But there are 1 billion rows... So plenty of parallelism. Your 32 lanes can be w...

dzaima · 2024-03-10T19:23:18 1710098598

Processing 32 inputs at 1-byte granularity means that you'll need to expand each of those 32 inputs across 5 registers, and means you lose the ability to trivially shift them along (would need 15 blends to align the 5 input bytes to 3 output bytes for the 32×i8 approach, vs a single vpsllvd or some shuffle for 8×i32), or do any arithmetic wider than 8-bit (i.e. no 64-bit multiply at the core of the method in the article). More lanes just for the sake of it makes no sense (not counting unrolling as you can unroll anything to any amount (give or take register pressure)).

dzaima · 2024-03-10T22:16:38 1710108998

Also, fwiw, re: your gather/scatter approach at https://news.ycombinator.com/item?id=38867074:

I believe you can't get away with just 16+16-bit per state transition case - you have to validate that the input is what the entry was for, and your proposed 16-bit fields don't include anything for that. (having a full 2^32-element table won't help you, and would be a massive 16GB by itself anyways).

I don't see how 2^16 counters can work, as there are clearly 400×400 = 160000 different name×temperature combinations to track; lowering to 160 temperatures is awful. (maybe you could squeeze that together with the output state bits though, which are somewhat fewer, but doesn't help much).

Which leaves with just the option of increasing to 8 bytes per entry.

That ends up as a massive table as e.g. a window of "4\nAb" has 400×40 possible input states, and is 10×141 cases, for a total of 22560000 transitions, 180MB; and there are more than just this window, and you need some empty space to reduce collisions (though some enormous L3-s maybe could still cover it. maybe.)

The current best native solution works at ~2 cycles per input byte per core, so your method per 4 bytes has to beat 8 cycles/element. Your described solution is (cycle counts on Intel, as Zen 4 has much slower gather/scatter):

1. gather the next block of 4 bytes for each element; let's say 0.33c/elt as these are all in L1.

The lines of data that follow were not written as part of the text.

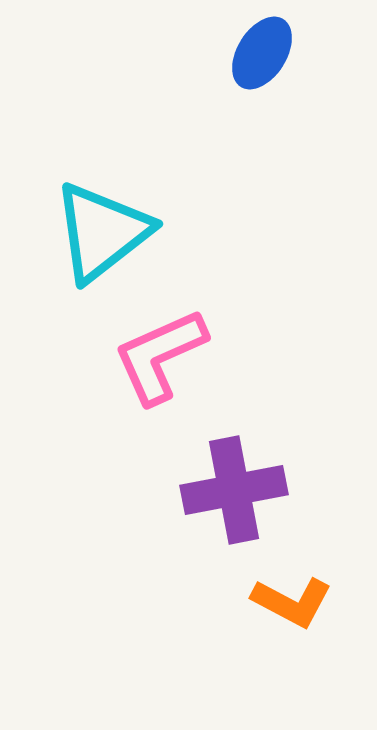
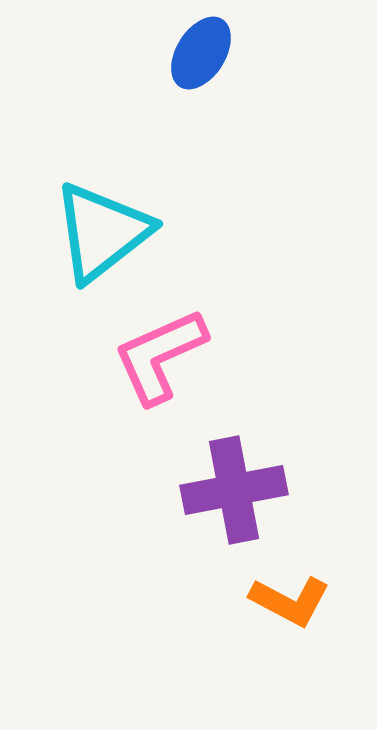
blue ellipse: moved 61 px left
orange L-shape: moved 2 px left, 1 px up
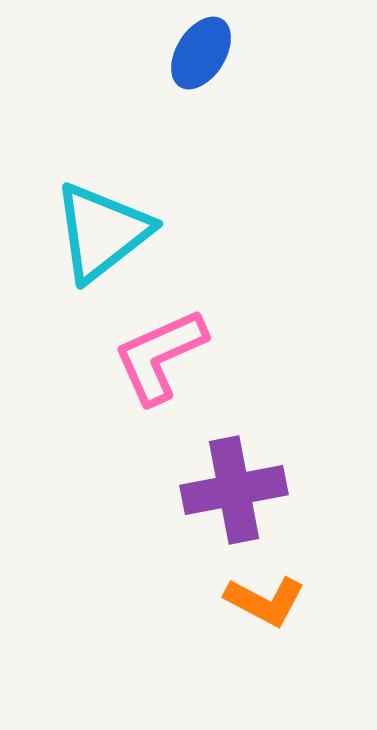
orange L-shape: moved 25 px left
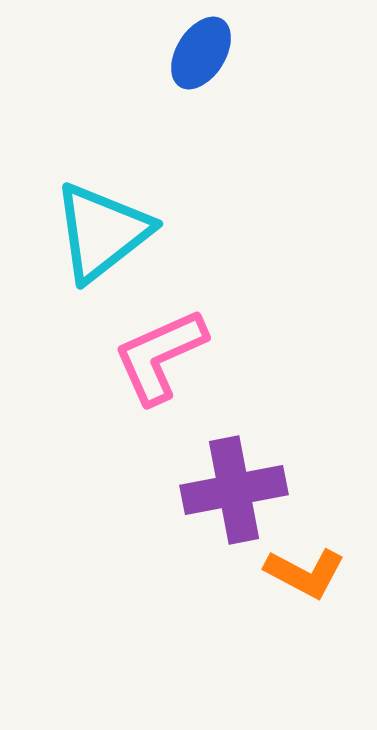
orange L-shape: moved 40 px right, 28 px up
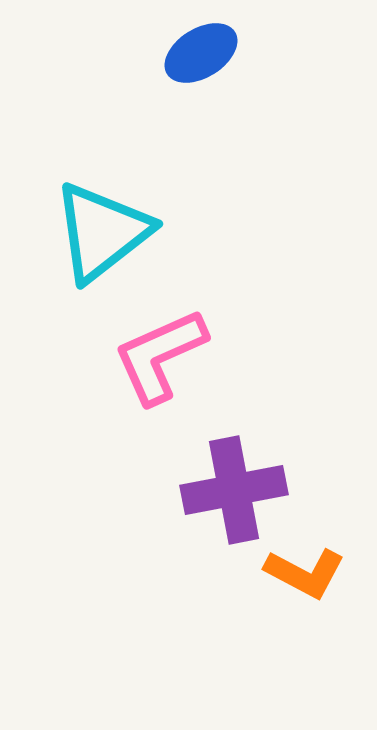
blue ellipse: rotated 26 degrees clockwise
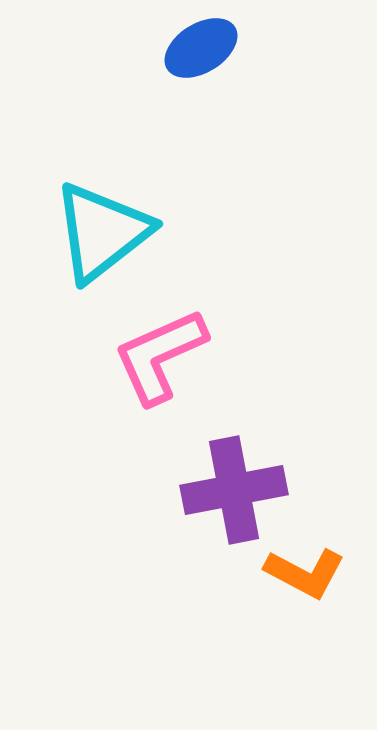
blue ellipse: moved 5 px up
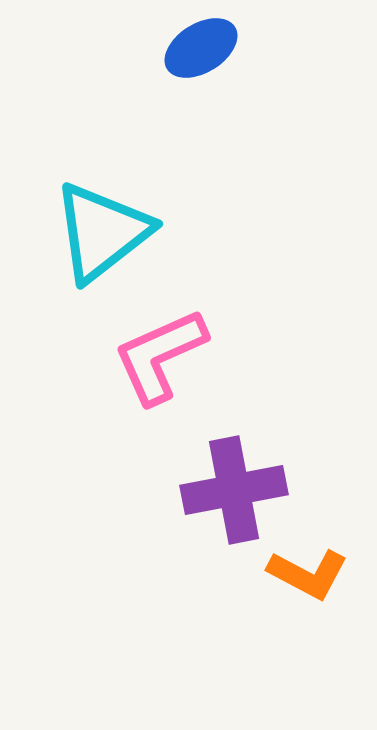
orange L-shape: moved 3 px right, 1 px down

2. gather 8-byte values from the state transition table; as the table is massive and random access, that's limited by the RAM to cache interface; though you only need 8 bytes, the CPU will fetch 64B cache lines, so even with DDR5 at 64GB/s that's just 1B reads per second, or 3c/elt at 3GHz.

3. vpconflictd for when elements hit the same histogram bucket (~1.2c/elt on Intel; 0.08c/elt on Zen 4; also needs some fallback for when the collisions do happen (luckily unlikely if you mask out states that don't terminate the record); also means that these steps 3&4&5 cannot be interleaved without a separate histogram table for each).

4. gather the histogram previous value (0.5c/elt?).

5. scatter the incremented histogram values (0.7c/elt?).

Furthermore, to handle the rarer temperatures/collisions (the distribution of names is uniform so there's no point in handling only a subset of those), you need some fallback mechanism. Targeting 400 temperatures gives you a 5% chance of a failed lookup per entry (i.e., for a 16-element register, there's a 56% chance that at least one will hit a bad temperature), and you must restore the failed lane to a working one very fast, or otherwise all lanes will end up dying quite quickly. Some options:

6.a. do a scalar ctz+blsr loop over a mask of the failed entries (a bunch of cycles and very branch-mispredicty);

6.b. increase to ~600 targeted temperatures, for only 0.2% chance of a failed lookup (still 3.1% over a 16-element vector), and do a scalar fallback when it does happen (still somewhat mispredicty);

6.c. store all failed entries to a buffer (scatter, 0.7c/elt, probably even with most entries being masked off? could be wrong though); and then of course whatever code for actually handling these 5% of more complex entries.

So that's somewhere around 0.33 + 3 + 1.2 + 0.5 + 0.7 + 0.7 = 6.43 cycles per 4 bytes, not far from the 8 cycles of current solutions, and that's not counting any of the intermediate arithmetic, assuming ideal cache & RAM performance (and that the CPU can actually OoO over all of the RAM latency and not flop on the gather/scatter of the histogram not having known addresses for a while), and doesn't leave much for the table initialization.